Obama’s birth certificate image, posted on the White House website on April 27, 2011, was found to be fraudulent by a five-year criminal investigation which included the concurrence of two forensic analysts working separately. The media has consistently refused to conduct its own investigation on those findings.

The more than 17,000 emails eventually published by WikiLeaks showed that then-DNC chairman Debbie Wasserman Schultz and other party leaders agreed to prevent then-Democrat presidential candidate Bernie Sanders from receiving the presidential nomination, even if he garnered more votes than former Secretary of State Hillary Rodham Clinton.

Just prior to the opening of the Democrat National Convention, Wasserman Schultz was forced to resign her position, along with several other party officials. Her replacement, Donna Brazile, also ultimately admitted to having provided at least two townhall topics to Clinton in advance while working as a commentator and DNC deputy chairman.

Brazile now is a columnist at the once-vaunted TIME Magazine, where she offered her regrets for having provided Clinton the advance information.

On Tuesday, an article appeared in The Los Angeles Times strongly suggesting that a May 16, 2017 Fox News article in which it was alleged that a federal investigator had confirmed that evidence on Seth Rich’s computer did, in fact, show that he communicated with WikiLeaks could delay or derail 21st Century Fox’s intended acquisition of the British media company Sky.

The Rupert Murdoch media conglomerate already owns 39% of Sky.

Regulators are reportedly also considering the numerous claims of harassment made against Fox News Channel hosts and its late founder, Roger Ailes.

Although the LA Times writer stated later in the article that the Fox News story was not specifically cited as having come under scrutiny by British media regulators, the title said something different.

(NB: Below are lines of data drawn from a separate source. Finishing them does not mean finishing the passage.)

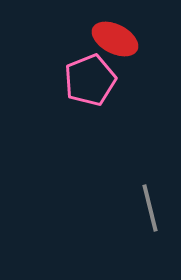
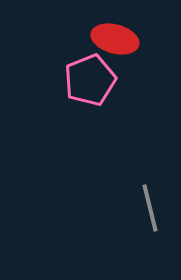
red ellipse: rotated 12 degrees counterclockwise
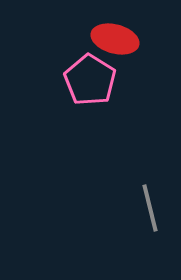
pink pentagon: rotated 18 degrees counterclockwise
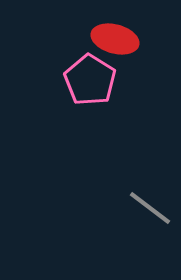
gray line: rotated 39 degrees counterclockwise
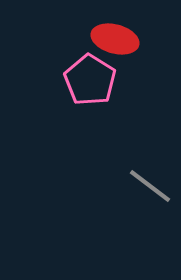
gray line: moved 22 px up
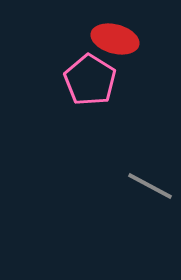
gray line: rotated 9 degrees counterclockwise
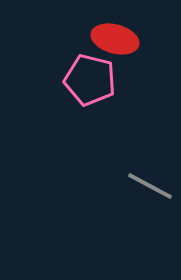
pink pentagon: rotated 18 degrees counterclockwise
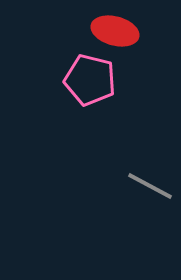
red ellipse: moved 8 px up
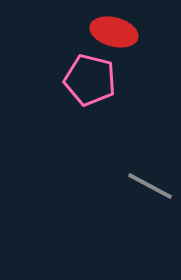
red ellipse: moved 1 px left, 1 px down
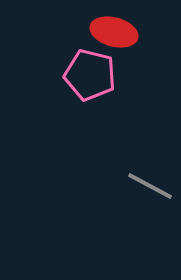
pink pentagon: moved 5 px up
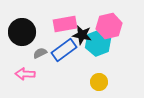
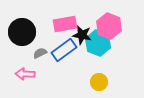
pink hexagon: rotated 25 degrees counterclockwise
cyan hexagon: rotated 20 degrees counterclockwise
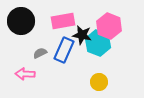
pink rectangle: moved 2 px left, 3 px up
black circle: moved 1 px left, 11 px up
blue rectangle: rotated 30 degrees counterclockwise
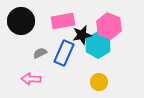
black star: rotated 24 degrees counterclockwise
cyan hexagon: moved 2 px down; rotated 10 degrees clockwise
blue rectangle: moved 3 px down
pink arrow: moved 6 px right, 5 px down
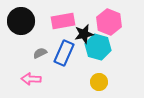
pink hexagon: moved 4 px up
black star: moved 2 px right, 1 px up
cyan hexagon: moved 2 px down; rotated 15 degrees counterclockwise
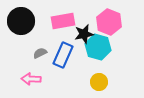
blue rectangle: moved 1 px left, 2 px down
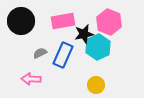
cyan hexagon: rotated 20 degrees clockwise
yellow circle: moved 3 px left, 3 px down
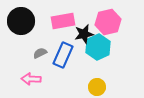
pink hexagon: moved 1 px left; rotated 25 degrees clockwise
yellow circle: moved 1 px right, 2 px down
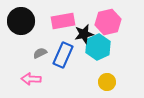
yellow circle: moved 10 px right, 5 px up
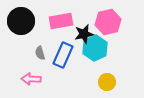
pink rectangle: moved 2 px left
cyan hexagon: moved 3 px left, 1 px down
gray semicircle: rotated 80 degrees counterclockwise
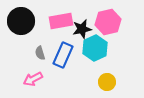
black star: moved 2 px left, 5 px up
pink arrow: moved 2 px right; rotated 30 degrees counterclockwise
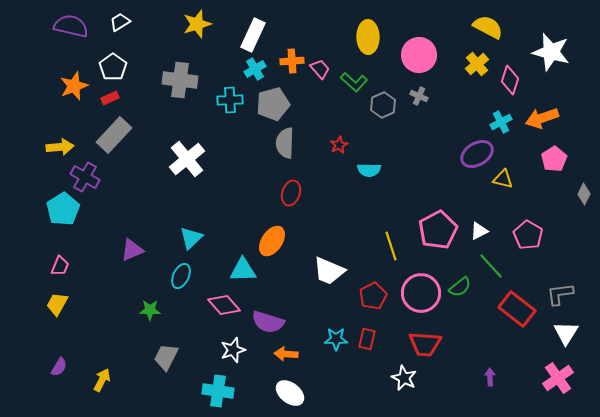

The Fox-Sky proposed merger has been under consideration for some time and was attempted unsuccessfully several years ago.

The Los Angeles Times did not mention Dotcom’s claims which include the statements, “I knew Seth Rich. I know he was the @Wikileaks source. I was involved.”

On May 30, Dotcom’s attorneys sent a letter to Special Counsel Robert S. Mueller, III offering to make their client available to testify in person, on guarantee of safe passage to and from the United States, as to the evidence he claims to possess relating to Mueller’s “Russia” investigations. Mueller has provided no response to date, according to Dotcom.

In his tweet on Thursday, Dotcom provided the first specific as to how the DNC emails were allegedly obtained from the DNC server.